With a very real lack of cash and opportunity for the New York songwriter, the lure of Hollywood – just about the only place in 1930s America where there seemed to be a silver lining – would prove irresistible.

B. Stanley, Let's do it: the birth of pop (2022), 110

Tuesday 26 March 2024

No-one had previously been aware that red-hot mamas were endangered

No singer was more indicative of America’s new found effervescence than the insatiable Sophie Tucker, who emerged in 1912, aged twenty-six, as ‘The Last of the Red Hot Mamas’, though no-one had previously been aware that red-hot mamas were endangered.

B. Stanley, Let's do it: the birth of pop (2022), 40

Friday 19 January 2024

The great epic tales stank, I think, more than the historians give them credit for

'But ... I'm totally unprepared! I have no luggage with me, no nothing.'

'None of us do. We none of us expected this. That is, in general, the nature of adventures. Adventurers tend to smell. The great epic tales stank, I think, more than the historians give them credit for.' 

K. Rundell, Impossible creatures (2023), 111-2

Thursday 18 January 2024

Some sentences have the power to change everything

Some sentences have the power to change everything. They are the usual suspects: I love you , I hate you , I'm pregnant, I'm dying, I regret to tell you that this country is at war. But the words with the greatest power to create both havoc and marvels are these:

'I need your help.'

K. Rundell, Impossible creatures (2023), 57

Wednesday 17 January 2024

He was flagrantly lacking in public spirit

The fact is that every large school requires an advocatus diaboli - and at Castrevenford Mr Etherege occupied this important post. He was flagrantly lacking in public spirit. He never attended important matches. He was not interested in the spiritual welfare of his boys. He lacked respect for the school as an institution. In short, he was impenitently an individualist. And if, at first sight, these characteristics do not appear particularly commendable, you must remember the context. In a school like Castrevenford a good deal of emphasis is necessarily laid on public spirit, and the thing is liable to develop, if unregulated into a rather dreary fetish. Mr Etherege helped to keep this peril at bay. 

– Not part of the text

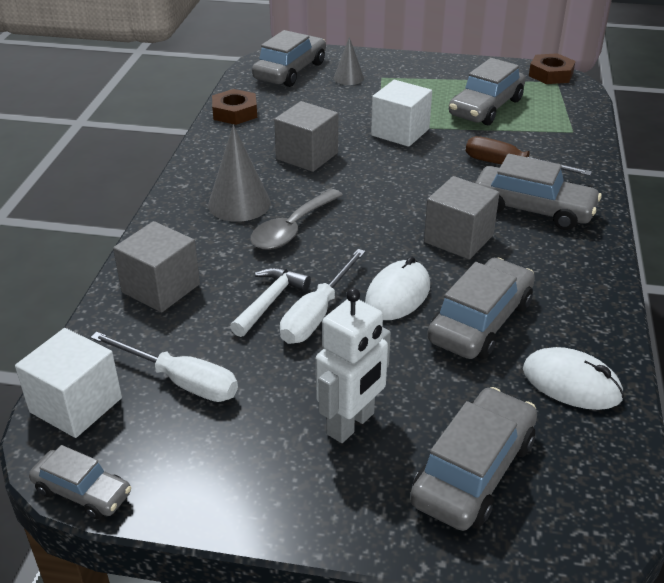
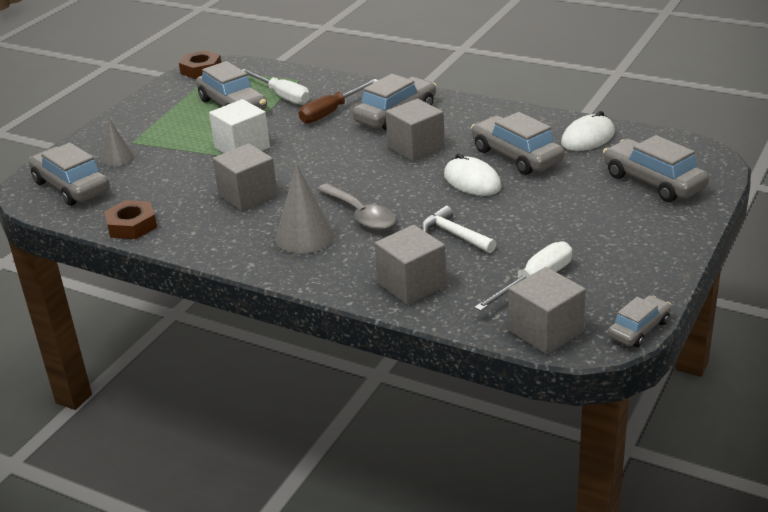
camera: 70 degrees left, 5 degrees down
(76, 405) = (545, 331): white cube -> grey cube
(317, 314) = (480, 216): white screwdriver -> white screwdriver (282, 96)
(351, 424) = (601, 217): white robot -> none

E. Crispin, Love lies bleeding (1948), 22

Tuesday 16 January 2024

He seemed to see, ranked indomitably behind her, all those bold, outspoken, competent, middle-aged women whose kind is peculiar to the higher levels of the English bourgeoisie

He invariably found Miss Parry's efficiency a little daunting. He seemed to see, ranked indomitably behind her, all those bold, outspoken, competent, middle-aged women whose kind is peculiar to the higher levels of the English bourgeoisie, organizing charity bazaars, visiting the sick and impoverished , training callow maidservants, implacably gardening. Some freak of destiny into which he had never enquired had compelled Miss Parry to forsake this orbit in search of a living, but its atmosphere still clung to her.

E. Crispin, Love lies bleeding (1948), 8

Saturday 23 December 2023

His reputation for bravery was for him tantamount to a reputation for stupidity

Tiekoro had always looked on Tiefolo as a boor who covered himself with gris-gris to track down animals that had never done him any harm; his reputation for bravery was for him tantamount to a reputation for stupidity. But Tiefolo was the eldest son of his father's younger brother, and so he ought to try to get along with him.